**TASK**
Copy out the whole listing again with "Glaxosmithkline SA" renamed to "Glaxosmithkline S.A." everywhere it shows up, keeping the rest unchanged.
-- PROVIDED INFORMATION follows --
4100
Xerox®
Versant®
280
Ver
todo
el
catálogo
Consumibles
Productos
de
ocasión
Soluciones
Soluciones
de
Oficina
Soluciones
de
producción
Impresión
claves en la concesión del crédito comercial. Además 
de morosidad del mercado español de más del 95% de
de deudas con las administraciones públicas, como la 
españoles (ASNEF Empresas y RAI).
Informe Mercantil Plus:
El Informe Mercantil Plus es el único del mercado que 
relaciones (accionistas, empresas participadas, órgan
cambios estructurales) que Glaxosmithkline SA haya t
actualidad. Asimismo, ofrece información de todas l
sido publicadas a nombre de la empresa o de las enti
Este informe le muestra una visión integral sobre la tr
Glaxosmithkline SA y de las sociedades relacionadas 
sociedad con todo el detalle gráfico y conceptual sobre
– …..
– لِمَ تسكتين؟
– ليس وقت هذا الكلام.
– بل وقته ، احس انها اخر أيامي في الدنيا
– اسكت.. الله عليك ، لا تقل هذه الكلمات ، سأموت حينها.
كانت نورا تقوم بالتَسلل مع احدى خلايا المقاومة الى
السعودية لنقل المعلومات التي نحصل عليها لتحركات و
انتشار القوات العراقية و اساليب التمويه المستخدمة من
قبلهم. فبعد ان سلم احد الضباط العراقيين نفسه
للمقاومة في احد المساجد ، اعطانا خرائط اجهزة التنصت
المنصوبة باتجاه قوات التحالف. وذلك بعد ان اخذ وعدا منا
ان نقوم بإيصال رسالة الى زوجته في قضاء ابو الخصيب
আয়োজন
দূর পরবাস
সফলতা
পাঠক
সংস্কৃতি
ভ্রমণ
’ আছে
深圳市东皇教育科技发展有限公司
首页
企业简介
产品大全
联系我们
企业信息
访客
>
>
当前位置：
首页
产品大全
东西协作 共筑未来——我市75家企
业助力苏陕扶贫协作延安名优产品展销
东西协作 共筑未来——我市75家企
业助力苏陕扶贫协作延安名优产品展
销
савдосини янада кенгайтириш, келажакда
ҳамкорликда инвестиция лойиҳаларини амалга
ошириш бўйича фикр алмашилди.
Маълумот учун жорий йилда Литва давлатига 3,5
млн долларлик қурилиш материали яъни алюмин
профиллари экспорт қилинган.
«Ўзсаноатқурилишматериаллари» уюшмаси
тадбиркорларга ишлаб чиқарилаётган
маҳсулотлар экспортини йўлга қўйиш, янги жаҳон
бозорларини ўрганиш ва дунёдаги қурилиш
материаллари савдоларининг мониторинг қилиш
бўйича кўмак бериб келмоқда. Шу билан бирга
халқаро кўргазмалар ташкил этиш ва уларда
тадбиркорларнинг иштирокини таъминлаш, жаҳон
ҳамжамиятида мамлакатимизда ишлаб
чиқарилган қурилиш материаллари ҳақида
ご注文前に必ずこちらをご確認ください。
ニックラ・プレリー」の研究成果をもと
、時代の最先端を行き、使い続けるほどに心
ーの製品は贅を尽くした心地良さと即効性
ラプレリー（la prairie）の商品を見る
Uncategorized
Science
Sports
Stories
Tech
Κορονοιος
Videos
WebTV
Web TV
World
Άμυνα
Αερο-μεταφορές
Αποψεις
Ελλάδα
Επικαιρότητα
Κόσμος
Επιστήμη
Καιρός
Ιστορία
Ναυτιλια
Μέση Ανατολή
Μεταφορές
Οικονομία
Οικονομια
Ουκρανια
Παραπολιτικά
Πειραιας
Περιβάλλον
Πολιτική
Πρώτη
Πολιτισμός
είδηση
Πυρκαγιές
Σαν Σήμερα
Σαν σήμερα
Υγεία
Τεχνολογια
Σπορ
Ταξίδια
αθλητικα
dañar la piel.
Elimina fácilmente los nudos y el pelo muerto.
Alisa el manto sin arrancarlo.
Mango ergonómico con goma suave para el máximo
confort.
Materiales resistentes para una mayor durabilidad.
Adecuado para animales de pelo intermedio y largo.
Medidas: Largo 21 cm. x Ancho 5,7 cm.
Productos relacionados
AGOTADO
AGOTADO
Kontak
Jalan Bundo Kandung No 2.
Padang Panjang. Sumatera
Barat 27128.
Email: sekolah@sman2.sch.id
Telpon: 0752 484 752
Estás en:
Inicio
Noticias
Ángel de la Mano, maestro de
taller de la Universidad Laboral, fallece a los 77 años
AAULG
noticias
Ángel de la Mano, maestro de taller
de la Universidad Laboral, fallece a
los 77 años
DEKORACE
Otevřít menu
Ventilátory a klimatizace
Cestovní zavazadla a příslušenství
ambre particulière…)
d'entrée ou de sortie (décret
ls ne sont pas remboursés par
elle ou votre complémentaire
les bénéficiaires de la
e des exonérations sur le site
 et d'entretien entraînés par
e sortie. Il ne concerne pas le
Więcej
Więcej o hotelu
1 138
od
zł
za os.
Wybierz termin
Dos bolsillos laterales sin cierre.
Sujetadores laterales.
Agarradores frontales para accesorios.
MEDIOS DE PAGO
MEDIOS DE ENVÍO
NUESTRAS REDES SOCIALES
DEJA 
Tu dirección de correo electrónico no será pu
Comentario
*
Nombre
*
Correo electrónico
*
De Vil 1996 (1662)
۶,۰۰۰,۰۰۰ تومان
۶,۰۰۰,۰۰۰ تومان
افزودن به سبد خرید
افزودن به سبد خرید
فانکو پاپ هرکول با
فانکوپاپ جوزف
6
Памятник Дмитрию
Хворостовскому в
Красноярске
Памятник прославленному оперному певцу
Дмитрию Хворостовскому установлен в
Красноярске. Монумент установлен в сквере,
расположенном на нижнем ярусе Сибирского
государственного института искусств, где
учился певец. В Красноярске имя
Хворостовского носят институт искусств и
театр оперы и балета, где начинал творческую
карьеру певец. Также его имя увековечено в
-- PROVIDED INFORMATION concluded --
**TASK ANSWER**
4100
Xerox®
Versant®
280
Ver
todo
el
catálogo
Consumibles
Productos
de
ocasión
Soluciones
Soluciones
de
Oficina
Soluciones
de
producción
Impresión
claves en la concesión del crédito comercial. Además 
de morosidad del mercado español de más del 95% de
de deudas con las administraciones públicas, como la 
españoles (ASNEF Empresas y RAI).
Informe Mercantil Plus:
El Informe Mercantil Plus es el único del mercado que 
relaciones (accionistas, empresas participadas, órgan
cambios estructurales) que Glaxosmithkline S.A. haya t
actualidad. Asimismo, ofrece información de todas l
sido publicadas a nombre de la empresa o de las enti
Este informe le muestra una visión integral sobre la tr
Glaxosmithkline S.A. y de las sociedades relacionadas 
sociedad con todo el detalle gráfico y conceptual sobre
– …..
– لِمَ تسكتين؟
– ليس وقت هذا الكلام.
– بل وقته ، احس انها اخر أيامي في الدنيا
– اسكت.. الله عليك ، لا تقل هذه الكلمات ، سأموت حينها.
كانت نورا تقوم بالتَسلل مع احدى خلايا المقاومة الى
السعودية لنقل المعلومات التي نحصل عليها لتحركات و
انتشار القوات العراقية و اساليب التمويه المستخدمة من
قبلهم. فبعد ان سلم احد الضباط العراقيين نفسه
للمقاومة في احد المساجد ، اعطانا خرائط اجهزة التنصت
المنصوبة باتجاه قوات التحالف. وذلك بعد ان اخذ وعدا منا
ان نقوم بإيصال رسالة الى زوجته في قضاء ابو الخصيب
আয়োজন
দূর পরবাস
সফলতা
পাঠক
সংস্কৃতি
ভ্রমণ
’ আছে
深圳市东皇教育科技发展有限公司
首页
企业简介
产品大全
联系我们
企业信息
访客
>
>
当前位置：
首页
产品大全
东西协作 共筑未来——我市75家企
业助力苏陕扶贫协作延安名优产品展销
东西协作 共筑未来——我市75家企
业助力苏陕扶贫协作延安名优产品展
销
савдосини янада кенгайтириш, келажакда
ҳамкорликда инвестиция лойиҳаларини амалга
ошириш бўйича фикр алмашилди.
Маълумот учун жорий йилда Литва давлатига 3,5
млн долларлик қурилиш материали яъни алюмин
профиллари экспорт қилинган.
«Ўзсаноатқурилишматериаллари» уюшмаси
тадбиркорларга ишлаб чиқарилаётган
маҳсулотлар экспортини йўлга қўйиш, янги жаҳон
бозорларини ўрганиш ва дунёдаги қурилиш
материаллари савдоларининг мониторинг қилиш
бўйича кўмак бериб келмоқда. Шу билан бирга
халқаро кўргазмалар ташкил этиш ва уларда
тадбиркорларнинг иштирокини таъминлаш, жаҳон
ҳамжамиятида мамлакатимизда ишлаб
чиқарилган қурилиш материаллари ҳақида
ご注文前に必ずこちらをご確認ください。
ニックラ・プレリー」の研究成果をもと
、時代の最先端を行き、使い続けるほどに心
ーの製品は贅を尽くした心地良さと即効性
ラプレリー（la prairie）の商品を見る
Uncategorized
Science
Sports
Stories
Tech
Κορονοιος
Videos
WebTV
Web TV
World
Άμυνα
Αερο-μεταφορές
Αποψεις
Ελλάδα
Επικαιρότητα
Κόσμος
Επιστήμη
Καιρός
Ιστορία
Ναυτιλια
Μέση Ανατολή
Μεταφορές
Οικονομία
Οικονομια
Ουκρανια
Παραπολιτικά
Πειραιας
Περιβάλλον
Πολιτική
Πρώτη
Πολιτισμός
είδηση
Πυρκαγιές
Σαν Σήμερα
Σαν σήμερα
Υγεία
Τεχνολογια
Σπορ
Ταξίδια
αθλητικα
dañar la piel.
Elimina fácilmente los nudos y el pelo muerto.
Alisa el manto sin arrancarlo.
Mango ergonómico con goma suave para el máximo
confort.
Materiales resistentes para una mayor durabilidad.
Adecuado para animales de pelo intermedio y largo.
Medidas: Largo 21 cm. x Ancho 5,7 cm.
Productos relacionados
AGOTADO
AGOTADO
Kontak
Jalan Bundo Kandung No 2.
Padang Panjang. Sumatera
Barat 27128.
Email: sekolah@sman2.sch.id
Telpon: 0752 484 752
Estás en:
Inicio
Noticias
Ángel de la Mano, maestro de
taller de la Universidad Laboral, fallece a los 77 años
AAULG
noticias
Ángel de la Mano, maestro de taller
de la Universidad Laboral, fallece a
los 77 años
DEKORACE
Otevřít menu
Ventilátory a klimatizace
Cestovní zavazadla a příslušenství
ambre particulière…)
d'entrée ou de sortie (décret
ls ne sont pas remboursés par
elle ou votre complémentaire
les bénéficiaires de la
e des exonérations sur le site
 et d'entretien entraînés par
e sortie. Il ne concerne pas le
Więcej
Więcej o hotelu
1 138
od
zł
za os.
Wybierz termin
Dos bolsillos laterales sin cierre.
Sujetadores laterales.
Agarradores frontales para accesorios.
MEDIOS DE PAGO
MEDIOS DE ENVÍO
NUESTRAS REDES SOCIALES
DEJA 
Tu dirección de correo electrónico no será pu
Comentario
*
Nombre
*
Correo electrónico
*
De Vil 1996 (1662)
۶,۰۰۰,۰۰۰ تومان
۶,۰۰۰,۰۰۰ تومان
افزودن به سبد خرید
افزودن به سبد خرید
فانکو پاپ هرکول با
فانکوپاپ جوزف
6
Памятник Дмитрию
Хворостовскому в
Красноярске
Памятник прославленному оперному певцу
Дмитрию Хворостовскому установлен в
Красноярске. Монумент установлен в сквере,
расположенном на нижнем ярусе Сибирского
государственного института искусств, где
учился певец. В Красноярске имя
Хворостовского носят институт искусств и
театр оперы и балета, где начинал творческую
карьеру певец. Также его имя увековечено в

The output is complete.